Text excerpt:
----
问题
I would like a Python object that can flexibly take any key and I can access by key, like a dictionary, but is immutable. One option could be to flexibly generate a namedtuple but is it bad practice to do this? In the example below a linter would not expect nt to have attribute a for example.
Example:
from collections import namedtuple
def foo(bar):
MyNamedTuple = namedtuple("MyNamedTuple", [k for k in bar.keys()])
d = {k: v for k, v in bar.items()}
return MyNamedTuple(**d)
>>> nt = foo({"a": 1, "b": 2})
回答1:
I mentioned it in the comments, that I'm not sure why this is needed.
But one could simply override __setitem__ of a dictionary class. Alltho this might (most likely) cause problems down the line. A minimal example of this would be:
class autodict(dict):
def __init__(self, *args, **kwargs):
super(autodict, self).__init__(*args, **kwargs)
def __getitem__(self, key):
val = dict.__getitem__(self, key)
return val
def __setitem__(self, key, val):
pass
x = autodict({'a' : 1, 'b' : 2})
x['c'] = 3
print(x)
Which will produce {'a': 1, 'b': 2} and thus ignoring the x['c'] = 3 set.
Some benefits
The speed difference is some where between 40-1000 times faster using dictionary inheritance compared to named tuples. (See below for crude speed tests)
The in operator works on dictionaries, not so well on named tuples when used like this:
'a' in nt == False
'a' in x == True
You can use key access dictionary style instead of (for lack of a better term) JavaScript style
x['a'] == nt.a
Although that's a matter of taste.
You also don't have to be picky about keys, since dictionaries support essentially any key identifier:
x[1] = 'a number'
nt = foo({1 : 'a number'})
Named tuples will result in Type names and field names must be valid identifiers: '1'
Optimizations (timing the thing)
Now, this is a crude example, and it would vary a lot depending on the system, the place of the moon in the sky etc.. But as a crude example:
import time
from collections import namedtuple
class autodict(dict):
def __init__(self, *args, **kwargs):
super(autodict, self).__init__(*args, **kwargs)
----
Available data:
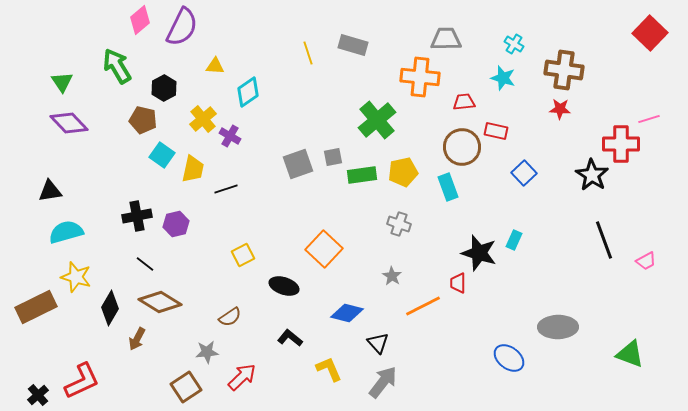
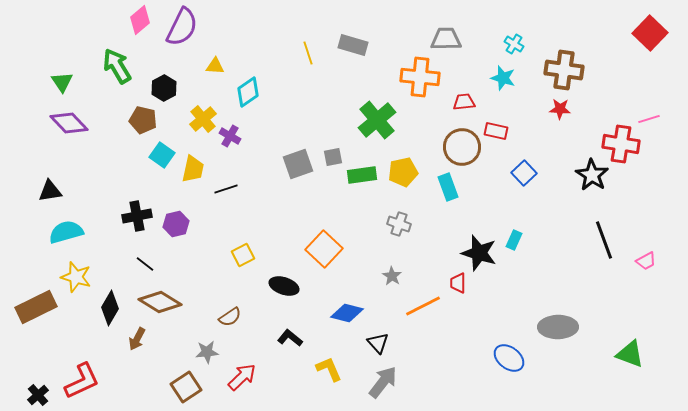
red cross at (621, 144): rotated 9 degrees clockwise
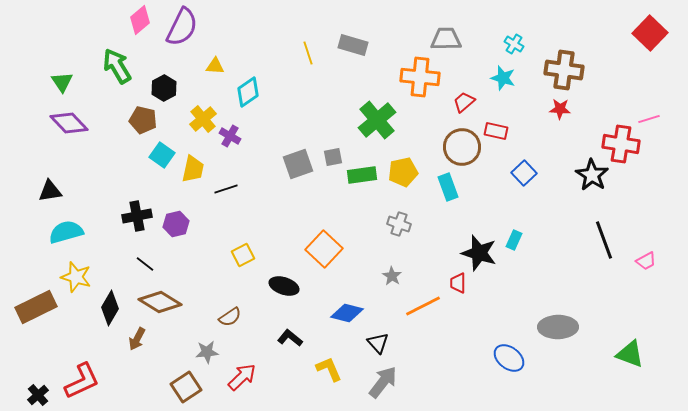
----
What to work on:
1/ From the thread on immutable Python dictionaries, extract the passage that begins at the words "Some benefits" and stops after "matter of taste.".
2/ Answer these questions on the thread on immutable Python dictionaries:
(a) What does the autodict example print after the line x['c'] = 3?
(b) How much faster does the answer say dictionary inheritance is compared to named tuples?
(c) What message do named tuples give when built from a dictionary with the key 1?
Work from the thread on immutable Python dictionaries alone, not from the listing.

Solutions below:
1/
Some benefits
The speed difference is some where between 40-1000 times faster using dictionary inheritance compared to named tuples. (See below for crude speed tests)
The in operator works on dictionaries, not so well on named tuples when used like this:
'a' in nt == False
'a' in x == True
You can use key access dictionary style instead of (for lack of a better term) JavaScript style
x['a'] == nt.a
Although that's a matter of taste.

2/
(a) {'a': 1, 'b': 2}
(b) Somewhere between 40 and 1000 times faster.
(c) Type names and field names must be valid identifiers: '1'